My daughter told me, very sincerely, that if she ever wins the lottery she’ll give me $100 so I can be rich too
There was a moth on my computer screen so I googled “what eats moths?” and found a picture of a bat. I moved the picture around the screen to try and simulate flying. The moth was undisturbed but my experiments continue.
It’s National Compliment Day.
So here goes.*clears throat
Some of you are not so bad.
me: *finally catching up financially*
the brakes on my car: hehe
Be a sharp dressed man. Buy a suit made of knives. Scare ur boss into promoting u.
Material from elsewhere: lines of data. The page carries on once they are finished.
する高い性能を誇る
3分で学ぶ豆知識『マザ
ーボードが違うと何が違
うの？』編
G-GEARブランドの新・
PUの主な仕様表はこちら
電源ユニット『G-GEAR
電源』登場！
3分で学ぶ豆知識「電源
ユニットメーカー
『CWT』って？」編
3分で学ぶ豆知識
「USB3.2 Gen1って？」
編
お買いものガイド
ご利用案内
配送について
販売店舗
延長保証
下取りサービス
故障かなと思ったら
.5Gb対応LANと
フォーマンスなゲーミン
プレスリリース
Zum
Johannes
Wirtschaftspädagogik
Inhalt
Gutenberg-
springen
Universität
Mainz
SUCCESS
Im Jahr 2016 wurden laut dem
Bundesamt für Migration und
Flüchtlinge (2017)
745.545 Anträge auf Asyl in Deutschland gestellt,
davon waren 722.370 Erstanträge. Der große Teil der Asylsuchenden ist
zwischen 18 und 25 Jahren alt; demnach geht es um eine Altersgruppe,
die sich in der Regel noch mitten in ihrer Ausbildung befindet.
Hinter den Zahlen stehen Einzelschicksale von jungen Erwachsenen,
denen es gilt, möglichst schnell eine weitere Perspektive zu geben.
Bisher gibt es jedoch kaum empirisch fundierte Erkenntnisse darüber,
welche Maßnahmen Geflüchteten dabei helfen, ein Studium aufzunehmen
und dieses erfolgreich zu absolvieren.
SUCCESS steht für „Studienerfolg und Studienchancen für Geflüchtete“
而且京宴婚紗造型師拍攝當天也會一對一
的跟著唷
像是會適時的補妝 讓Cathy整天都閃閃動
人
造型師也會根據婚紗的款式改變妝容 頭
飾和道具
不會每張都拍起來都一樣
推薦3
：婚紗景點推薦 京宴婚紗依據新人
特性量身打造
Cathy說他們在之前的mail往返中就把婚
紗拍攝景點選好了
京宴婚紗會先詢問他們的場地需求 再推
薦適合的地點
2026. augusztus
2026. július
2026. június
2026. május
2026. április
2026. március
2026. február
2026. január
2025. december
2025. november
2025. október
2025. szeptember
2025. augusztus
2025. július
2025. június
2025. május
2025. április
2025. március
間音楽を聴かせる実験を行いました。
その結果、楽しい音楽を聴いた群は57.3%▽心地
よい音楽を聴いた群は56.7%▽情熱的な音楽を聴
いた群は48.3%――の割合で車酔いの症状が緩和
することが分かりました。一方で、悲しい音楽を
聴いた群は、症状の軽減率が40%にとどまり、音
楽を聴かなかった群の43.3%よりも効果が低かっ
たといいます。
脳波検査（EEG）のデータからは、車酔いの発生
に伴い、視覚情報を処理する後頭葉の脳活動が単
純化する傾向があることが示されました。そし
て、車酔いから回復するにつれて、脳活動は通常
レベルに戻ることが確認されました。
Cut everyone’s sandwiches for them in the break room.
Just had a 10 minute argument about the importance wearing pants in public with a 5yo
She won, today I wear pants when I take her to school
Star Wars Episode 7? What’s next, Star Wars Episode 8???
[invention of Moist Towelette]
So, we’ve got a product that everyone will use, now let’s give it a name nobody wants to say
I’m not like other girls. I have 1L of butter chicken sauce in my purse
I would’ve gotten away with saving money if it weren’t for those meddling kids!
Me: “Where are you headed?”
Daughter: “A sorority thing.”
Me: “Okay, have fun with the new friends I bought you.”
Daughter: “You’re savage.”
“if you could be any animal what would you be”
a cat
“why a cat”
[imagines being a complete shithead for literally no reason]
naps and stuff
My blood type is coffee.
The honesty is refreshing
*Goes to work*
*Punches clock*
*Gets fired for breaking clock*
My boss calls me “The computer”
Not because of my calculation skills but because I go to sleep when left unattended for 15 minutes.
I’m glad Pitbull always announces his name right away so I know when to turn the radio off.
“OnlyPams”: a place for hot pics of women who dump their fiancé’s for quirky co-workers.
My computer beat me at chess, but it was no match for me at kick boxing.
“Am I The A******? I punted my son into a volcano for not doing his homework”
Twitter has actually made me smarter. I proofread, I verify spelling and punctuation. Downside is I am now mute and haven’t bathed in days.
Losing weight
Pros:
– fit into fashionable clothes
– less chub rub
– can be picked up & carriedCons:
– fit into beauty standards
– less likely that thighs will merge into eachother and become a mermaid tail
– can be picked up & carried
No kid, you don’t have it hard. When I was a kid we had to eat without camera phones.
Sorry I lied when I said “I can’t complain.”
The safest place to hide junk food from your kids is inside a dirty clothes hamper right in their room.